New table: actor.usr_phone_type

code, a primary key
label, a text field with internationalization, not nullable

To consider: One could argue that actor.usr_phone_type is not necessary at all, and I could be so persuaded, but I think it's the logical way to preserve distinctions among the existing day_phone, evening_phone and other_phone fields.

I'm not sure we need a "primary" phone for each user in the same way that we need a "primary" email address. For that reason I'm not specifying a foreign key on actor.usr that refers to actor.usr_phone to indicate a "primary" or otherwise special phone number. We can revisit this point if somebody can point out why we would, in fact, need a primary phone number. Otherwise, the existing day_phone, evening_phone and other_phone fields in the IDL can be redefined as virtual, and helpfully stuffed by middle layer methods when possible.

Middle layer changes

Fortunately the Fieldmapper class for actor.usr does not have the pcrud controller, so we don't have to go out and find code using pcrud to fetch users and teach such code any new tricks. Within OpenILS::Application::Actor, we can change the subroutine flesh_user() to 1) flesh the new email and phone objects by their has_many IDL links, and 2) stuff any virtual fields we're going to use with the best-fit data from the new tables. E.g., $user->day_phone($user->phones()->[$some_element_chosen_deterministically]).

Ideally that will make many interfaces that retrieve user data able to continue along as if nothing has changed, until there is a particular need to let those interfaces know anything has changed.

Testing should tease out other areas of the middle layer where changes will need to be made. flesh_user() is certainly not the only subroutine that handles user objects, and other code will be affected by the database schema changes.

User Editor changes

We will need to adjust the current User Editor to deal with these schema changes, naturally, and we should particularly remember to make sure that the toggle for the validity of an e-mail address or phone number is sensibly placed and functional.

Notifications

All action trigger event definitions with the SendEmail reactor will need updated to get the complete set of valid and notifiable email addresses per user. A TT helper method may be appropriate.

All action trigger event definitions for telephone notices will need similar updating for phone numbers.

I have no designs for changing the way ahr.notify_phone is used, for now.

OPAC

"My Account" in the Template Toolkit OPAC should allow patrons to edit their email addresses and mark their validity, but it should not allow them to edit their phone numbers (sometimes you have to send people to collections, after all).
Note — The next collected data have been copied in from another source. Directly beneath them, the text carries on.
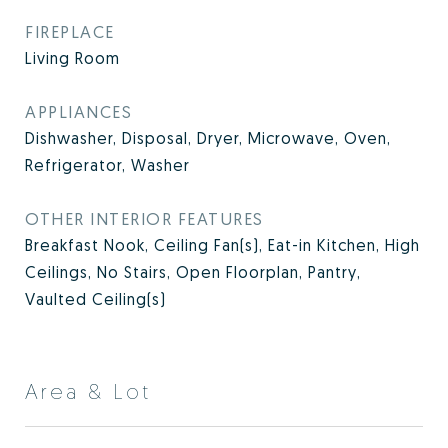
FIREPLACE
Living Room
APPLIANCES
Dishwasher, Disposal, Dryer, Microwave, Oven,
Refrigerator, Washer
OTHER INTERIOR FEATURES
Breakfast Nook, Ceiling Fan(s), Eat-in Kitchen, High
Ceilings, No Stairs, Open Floorplan, Pantry,
Vaulted Ceiling(s)
Area & Lot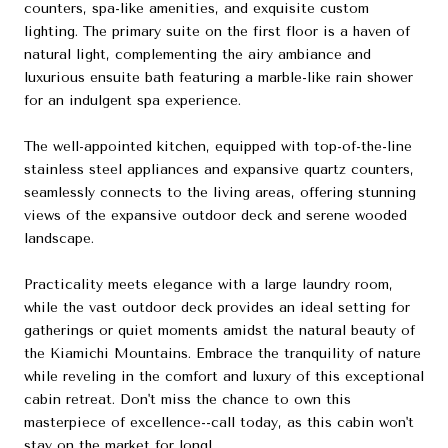
counters, spa-like amenities, and exquisite custom
lighting. The primary suite on the first floor is a haven of
natural light, complementing the airy ambiance and
luxurious ensuite bath featuring a marble-like rain shower
for an indulgent spa experience.
The well-appointed kitchen, equipped with top-of-the-line
stainless steel appliances and expansive quartz counters,
seamlessly connects to the living areas, offering stunning
views of the expansive outdoor deck and serene wooded
landscape.
Practicality meets elegance with a large laundry room,
while the vast outdoor deck provides an ideal setting for
gatherings or quiet moments amidst the natural beauty of
the Kiamichi Mountains. Embrace the tranquility of nature
while reveling in the comfort and luxury of this exceptional
cabin retreat. Don't miss the chance to own this
masterpiece of excellence--call today, as this cabin won't
stay on the market for long!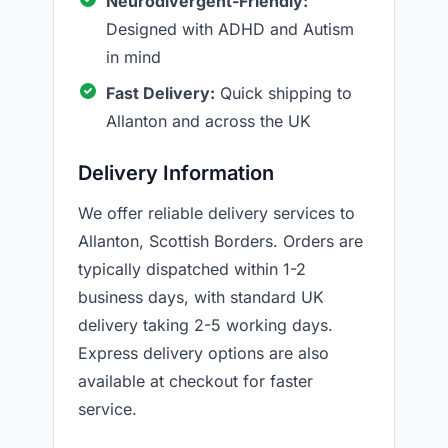
Neurodivergent-Friendly:
Designed with ADHD and Autism
in mind
Fast Delivery:
Quick shipping to
Allanton and across the UK
Delivery Information
We offer reliable delivery services to
Allanton, Scottish Borders. Orders are
typically dispatched within 1-2
business days, with standard UK
delivery taking 2-5 working days.
Express delivery options are also
available at checkout for faster
service.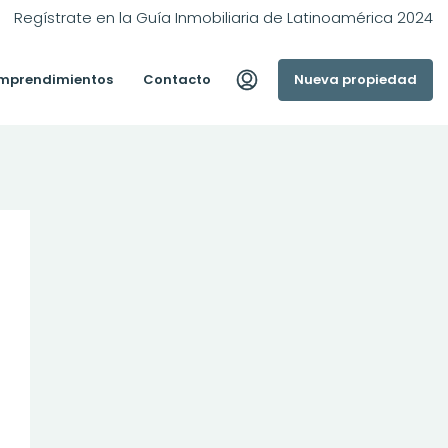
Regístrate en la Guía Inmobiliaria de Latinoamérica 2024
mprendimientos
Contacto
Nueva propiedad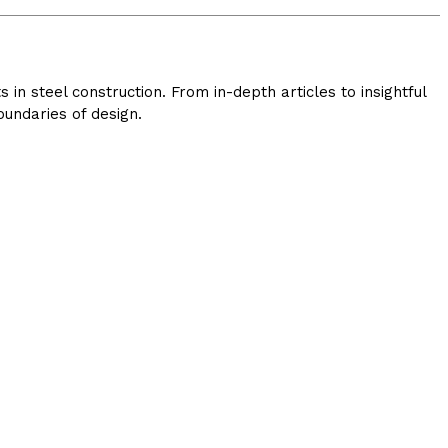
in steel construction. From in-depth articles to insightful
undaries of design.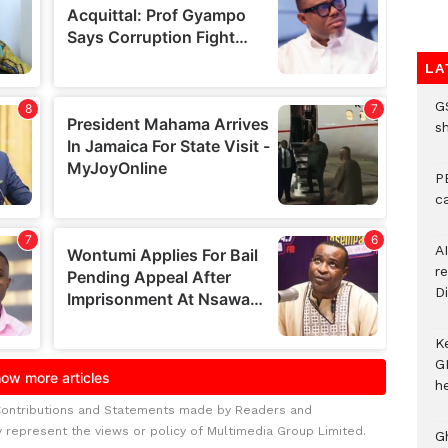
LA
G
s
P
c
A
r
Di
K
G
he
Contributions and Statements made by Readers and
y represent the views or policy of Multimedia Group Limited.
G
Possibly in the future it could offer patrons the ability to add new phone numbers for notifications (maybe SMS numbers should work this way, and we bring them in out of usr_setting land? Not yet sure whether that would actually be an improvement or if it just "seems" cleaner), but we do not want patrons to be able to edit their already known phone numbers (remember, these may be used in collections).

Other concerns

To be clear, I'm not proposing anything that will automatically determine the validity of patron email addresses or phone numbers, but that's not to say that can't come later.